Жизнь и гибель Николая Курбова. Любовь Жанны Ней | страница 3
Валентин Александрович Лидов — отец Курбова, не отец, но вроде. Отец другой — Завалишин. А Курбова — просто и не было. Только Маша Курбова в Еропкинском переулке, мастерица гофрированных роз. Хоть было не двое, трое — Курбов мог не родиться, не должен был он родиться. Карта толкнула — восьмерка: Валентин Александрович перекупил.

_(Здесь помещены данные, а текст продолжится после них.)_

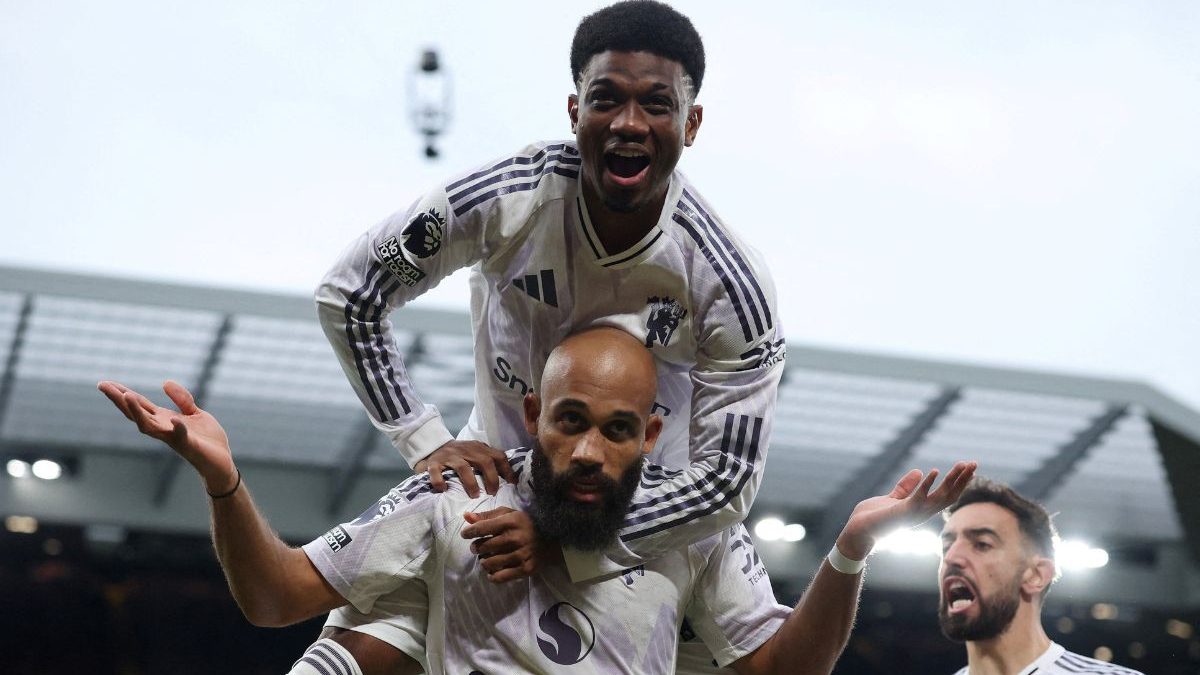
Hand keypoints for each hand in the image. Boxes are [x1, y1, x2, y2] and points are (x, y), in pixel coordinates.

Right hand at [97, 380, 236, 494]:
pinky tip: (173, 419)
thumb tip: (164, 382)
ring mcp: (174, 438)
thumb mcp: (195, 413)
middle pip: (136, 414)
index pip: (139, 404)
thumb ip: (182, 399)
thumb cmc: (206, 439)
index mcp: (164, 419)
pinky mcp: (190, 445)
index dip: (122, 393)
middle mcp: (163, 429)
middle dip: (120, 400)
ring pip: (149, 426)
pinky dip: (177, 429)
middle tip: (103, 386)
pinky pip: (181, 437)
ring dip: (138, 412)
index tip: (104, 382)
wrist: (222, 462)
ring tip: (127, 396)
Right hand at [415, 440, 514, 497]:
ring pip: (463, 467)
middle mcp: (466, 449)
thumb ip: (489, 462)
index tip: (512, 485)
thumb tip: (509, 481)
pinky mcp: (434, 462)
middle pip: (485, 461)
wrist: (432, 446)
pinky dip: (440, 481)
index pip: (498, 456)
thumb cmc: (459, 455)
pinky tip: (444, 490)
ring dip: (471, 483)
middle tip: (492, 493)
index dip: (507, 470)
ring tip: (475, 495)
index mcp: (479, 448)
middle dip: (492, 479)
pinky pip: (437, 472)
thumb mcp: (476, 454)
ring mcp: (450, 455)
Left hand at [461, 507, 547, 582]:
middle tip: (478, 547)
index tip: (465, 534)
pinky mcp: (525, 569)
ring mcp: (520, 555)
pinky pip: (500, 577)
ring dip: (484, 562)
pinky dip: (492, 576)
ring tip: (486, 558)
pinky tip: (492, 572)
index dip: (469, 532)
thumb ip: (487, 516)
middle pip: (483, 547)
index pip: (482, 528)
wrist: (551, 539)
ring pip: (489, 563)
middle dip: (476, 548)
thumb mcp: (508, 515)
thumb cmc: (525, 524)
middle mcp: (515, 538)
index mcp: (510, 521)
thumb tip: (466, 517)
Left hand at [837, 461, 977, 559]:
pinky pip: (919, 498)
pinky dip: (927, 484)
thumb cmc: (873, 518)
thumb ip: (905, 487)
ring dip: (952, 480)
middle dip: (962, 479)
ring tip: (963, 464)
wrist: (856, 532)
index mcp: (921, 509)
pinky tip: (933, 471)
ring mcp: (914, 514)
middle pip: (949, 496)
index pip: (946, 495)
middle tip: (975, 462)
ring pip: (940, 497)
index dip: (959, 483)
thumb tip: (918, 471)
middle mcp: (921, 513)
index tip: (969, 468)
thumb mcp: (893, 498)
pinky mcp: (902, 512)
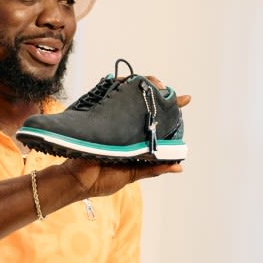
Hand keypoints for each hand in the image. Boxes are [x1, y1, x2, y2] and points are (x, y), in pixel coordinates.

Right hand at [60, 88, 191, 197]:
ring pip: (129, 96)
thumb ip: (154, 168)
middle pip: (144, 104)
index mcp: (136, 141)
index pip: (157, 122)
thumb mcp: (132, 174)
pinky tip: (129, 82)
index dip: (171, 109)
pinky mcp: (98, 115)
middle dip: (156, 91)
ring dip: (140, 86)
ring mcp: (112, 120)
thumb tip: (179, 167)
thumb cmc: (102, 180)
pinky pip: (110, 97)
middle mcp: (125, 127)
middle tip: (164, 88)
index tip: (186, 99)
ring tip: (151, 83)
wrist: (76, 179)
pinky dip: (119, 86)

Был Лидов — прелестник, не ногти — рубины. А имя! В Москве, в Еропкинском, где всё Еремеи, Фаддеи, Сергеи, Валентина найти! Клубмен, гладко выбрит, широкий костюм, с искрой — от Шанкса. Презрительно вежлив, и Маше:
— Ценю я свободу…
И Маша, молясь на складку у губ, на брючную складку, стыдливо:
— Вы истинный ангел!
Повсюду успех, не одни мастерицы — графини, актрисы, супруга посла Португалии, Идейные и недотроги — все! Только записывать дни и часы. Всем нежно:
— Любовь — мещанство, из книжки плохой… как называется?.. Ах, да, Евангелие! Прочтите Ницше и торопитесь! Главное, как в Англии — свобода.
Так и когда студентом был. Беспорядки. Манеж. В Таганке ни Нелли, ни Шелли. Даже нельзя пройтись по Волхонке в героической позе. Скучно! Искушал его ротмистр — весна на Никитской, из палисадников сиренью треплет по сердцу (ротмистр в мундире своем как весна — голубой и туманный):
— Назовите имена, и все обойдется.
Назвал. Обошлось. (Ну что имена, когда вместо параши все утро с Нелли — искать пятизначное счастье, сначала на ветке, потом на груди?)
Был женат; конечно, не на матери Курбова — на Нюрочке Критской. Дом получил, но место плохое — на Самотеке. Так и сказали: дом не доходный, зато с обстановкой, и все — вплоть до массивного закусочного (ведерко икорное, кнопки для сыра), вплоть до лифчиков Нюры (фабричные, под «валансьен», из Пассажа) — по списку. (Бывают измены и принципам Ницше.) Валентин Александрович был в затруднительном: маклер Ишевич дом оценил в двадцать тысяч. И Нюра — свежа, пухла, глупа, приятно девчонку учить всяким фигурам.
Папаша — Нюре:
— Овца! Морду от мужа воротишь, а у самой небось коленки млеют. Вот погоди — научит.
Учил. Научил. Потом продал дом. Кнопки для сыра — и те заложил. Ушел, небрежно подернув плечами:
— Брак — это рабство. Зачем друг за друга цепляться?
(Нюре остались лишь лифчики под «валансьен».)
Другие — от часовых до сезонных. Когда же встретил Машу, был верен идеям, но сильно поношен. Тридцать восемь всего, а ко многому больше негоден. Возможно, наследственность или шампанское «Мумм» (ведь дом самотечный истек не минутной струей — многолетним ключом «трипль сэк»). Словом, ни души, ни патентованные капли не помогали.